**Material to process**

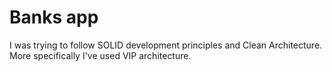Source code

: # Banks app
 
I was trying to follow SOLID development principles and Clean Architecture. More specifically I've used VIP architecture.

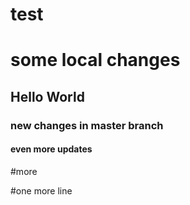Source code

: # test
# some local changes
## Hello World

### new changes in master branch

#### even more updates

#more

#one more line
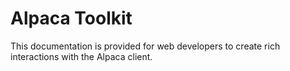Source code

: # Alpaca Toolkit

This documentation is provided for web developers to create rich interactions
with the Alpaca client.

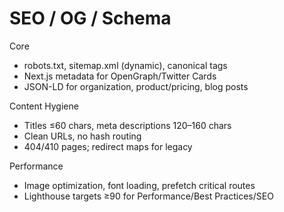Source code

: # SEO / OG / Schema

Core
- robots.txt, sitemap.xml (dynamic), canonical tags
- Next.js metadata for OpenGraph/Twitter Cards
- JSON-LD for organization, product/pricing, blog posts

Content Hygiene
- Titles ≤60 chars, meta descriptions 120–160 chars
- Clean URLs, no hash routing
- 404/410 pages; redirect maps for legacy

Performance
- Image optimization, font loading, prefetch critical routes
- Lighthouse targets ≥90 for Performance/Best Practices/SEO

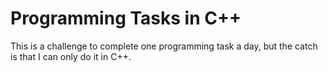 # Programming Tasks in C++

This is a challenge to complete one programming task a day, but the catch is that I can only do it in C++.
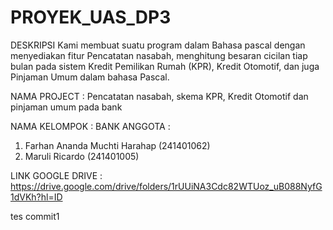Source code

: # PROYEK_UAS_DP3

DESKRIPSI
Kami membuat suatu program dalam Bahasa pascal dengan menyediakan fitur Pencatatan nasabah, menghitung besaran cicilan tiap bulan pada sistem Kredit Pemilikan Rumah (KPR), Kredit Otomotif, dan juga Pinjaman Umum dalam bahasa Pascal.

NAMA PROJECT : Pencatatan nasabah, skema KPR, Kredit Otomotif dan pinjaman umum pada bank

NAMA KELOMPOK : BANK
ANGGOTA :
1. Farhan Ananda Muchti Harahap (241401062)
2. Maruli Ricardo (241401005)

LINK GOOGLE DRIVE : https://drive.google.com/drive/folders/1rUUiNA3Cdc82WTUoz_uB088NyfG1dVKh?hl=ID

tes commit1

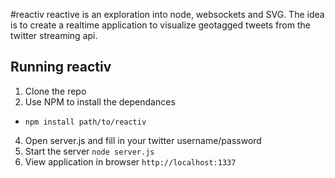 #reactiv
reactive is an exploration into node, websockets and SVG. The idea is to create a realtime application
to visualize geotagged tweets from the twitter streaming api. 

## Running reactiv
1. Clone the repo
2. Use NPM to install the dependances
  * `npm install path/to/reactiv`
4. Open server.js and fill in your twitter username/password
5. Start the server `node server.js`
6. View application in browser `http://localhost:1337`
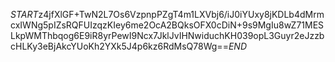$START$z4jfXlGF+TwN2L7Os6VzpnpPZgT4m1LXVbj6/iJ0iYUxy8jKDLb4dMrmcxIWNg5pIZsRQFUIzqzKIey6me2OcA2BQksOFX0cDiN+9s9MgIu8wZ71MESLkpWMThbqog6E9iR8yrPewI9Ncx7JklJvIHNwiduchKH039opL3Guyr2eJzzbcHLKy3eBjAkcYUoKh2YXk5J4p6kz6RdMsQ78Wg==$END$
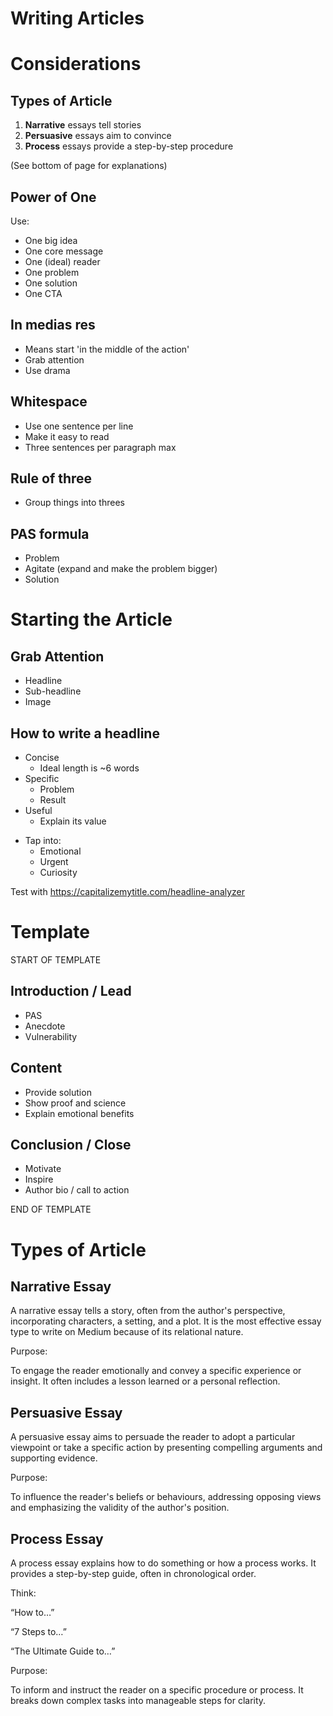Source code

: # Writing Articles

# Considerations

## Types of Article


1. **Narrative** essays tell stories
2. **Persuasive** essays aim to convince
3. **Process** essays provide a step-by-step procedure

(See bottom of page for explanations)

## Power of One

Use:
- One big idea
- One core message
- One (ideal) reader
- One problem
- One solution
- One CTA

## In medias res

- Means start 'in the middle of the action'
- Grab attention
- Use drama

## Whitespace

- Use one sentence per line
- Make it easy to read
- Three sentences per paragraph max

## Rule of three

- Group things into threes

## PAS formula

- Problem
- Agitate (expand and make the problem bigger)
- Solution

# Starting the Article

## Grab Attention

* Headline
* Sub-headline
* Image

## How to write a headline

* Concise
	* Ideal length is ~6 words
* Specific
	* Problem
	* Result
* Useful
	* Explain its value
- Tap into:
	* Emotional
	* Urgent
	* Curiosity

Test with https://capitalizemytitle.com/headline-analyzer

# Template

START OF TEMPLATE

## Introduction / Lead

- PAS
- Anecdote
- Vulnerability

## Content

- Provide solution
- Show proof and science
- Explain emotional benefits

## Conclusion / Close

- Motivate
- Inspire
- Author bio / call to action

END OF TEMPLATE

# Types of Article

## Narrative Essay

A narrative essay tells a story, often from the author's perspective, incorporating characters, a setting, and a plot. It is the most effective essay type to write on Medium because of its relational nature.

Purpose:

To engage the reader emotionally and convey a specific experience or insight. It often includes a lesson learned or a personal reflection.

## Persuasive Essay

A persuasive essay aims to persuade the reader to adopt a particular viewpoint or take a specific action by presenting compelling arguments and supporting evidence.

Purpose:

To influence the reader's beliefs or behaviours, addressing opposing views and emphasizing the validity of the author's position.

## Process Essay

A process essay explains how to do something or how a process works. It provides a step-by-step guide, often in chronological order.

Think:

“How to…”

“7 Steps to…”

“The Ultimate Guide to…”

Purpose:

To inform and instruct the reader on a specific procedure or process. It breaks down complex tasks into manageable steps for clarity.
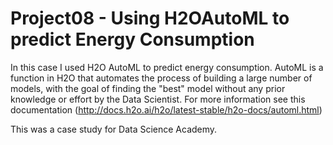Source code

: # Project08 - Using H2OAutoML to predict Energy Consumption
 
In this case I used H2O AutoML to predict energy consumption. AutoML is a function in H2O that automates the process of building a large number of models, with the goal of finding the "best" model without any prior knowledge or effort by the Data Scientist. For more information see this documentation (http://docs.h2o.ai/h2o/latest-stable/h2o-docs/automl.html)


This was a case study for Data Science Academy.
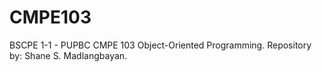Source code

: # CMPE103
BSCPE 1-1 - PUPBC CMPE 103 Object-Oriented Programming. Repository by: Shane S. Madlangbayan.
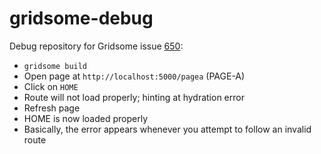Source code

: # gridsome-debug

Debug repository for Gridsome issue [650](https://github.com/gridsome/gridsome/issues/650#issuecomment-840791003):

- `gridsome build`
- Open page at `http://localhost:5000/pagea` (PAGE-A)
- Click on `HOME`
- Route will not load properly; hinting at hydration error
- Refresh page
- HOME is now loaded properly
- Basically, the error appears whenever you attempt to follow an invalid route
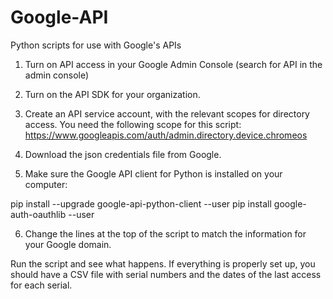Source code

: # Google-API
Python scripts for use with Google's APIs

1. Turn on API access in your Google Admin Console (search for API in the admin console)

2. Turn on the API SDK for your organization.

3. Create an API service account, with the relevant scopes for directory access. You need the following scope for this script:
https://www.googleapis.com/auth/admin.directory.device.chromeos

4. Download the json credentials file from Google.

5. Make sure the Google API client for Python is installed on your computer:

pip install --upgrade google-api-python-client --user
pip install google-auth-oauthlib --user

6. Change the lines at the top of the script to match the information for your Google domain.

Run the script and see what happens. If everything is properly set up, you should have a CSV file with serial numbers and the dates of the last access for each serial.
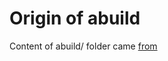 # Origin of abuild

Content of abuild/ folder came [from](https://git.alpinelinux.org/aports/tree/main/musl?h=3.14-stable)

**What you need to do**
Take the lines from the start of the material to the line with "2. Use NPM to install the dependances", both included, and transcribe them exactly without the pictures.

**Result**
Source code

: # Banks app
 
I was trying to follow SOLID development principles and Clean Architecture. More specifically I've used VIP architecture.

Source code

: # test
# some local changes
## Hello World

### new changes in master branch

#### even more updates

#more

#one more line
Source code

: # Alpaca Toolkit

This documentation is provided for web developers to create rich interactions
with the Alpaca client.

Source code

: # SEO / OG / Schema

Core
- robots.txt, sitemap.xml (dynamic), canonical tags
- Next.js metadata for OpenGraph/Twitter Cards
- JSON-LD for organization, product/pricing, blog posts

Content Hygiene
- Titles ≤60 chars, meta descriptions 120–160 chars
- Clean URLs, no hash routing
- 404/410 pages; redirect maps for legacy

Performance
- Image optimization, font loading, prefetch critical routes
- Lighthouse targets ≥90 for Performance/Best Practices/SEO

 # Programming Tasks in C++

This is a challenge to complete one programming task a day, but the catch is that I can only do it in C++.
Source code

: # PROYEK_UAS_DP3

DESKRIPSI
Kami membuat suatu program dalam Bahasa pascal dengan menyediakan fitur Pencatatan nasabah, menghitung besaran cicilan tiap bulan pada sistem Kredit Pemilikan Rumah (KPR), Kredit Otomotif, dan juga Pinjaman Umum dalam bahasa Pascal.

NAMA PROJECT : Pencatatan nasabah, skema KPR, Kredit Otomotif dan pinjaman umum pada bank

NAMA KELOMPOK : BANK
ANGGOTA :
1. Farhan Ananda Muchti Harahap (241401062)
2. Maruli Ricardo (241401005)

LINK GOOGLE DRIVE : https://drive.google.com/drive/folders/1rUUiNA3Cdc82WTUoz_uB088NyfG1dVKh?hl=ID

tes commit1

 #reactiv
reactive is an exploration into node, websockets and SVG. The idea is to create a realtime application
to visualize geotagged tweets from the twitter streaming api. 

## Running reactiv
1. Clone the repo
2. Use NPM to install the dependances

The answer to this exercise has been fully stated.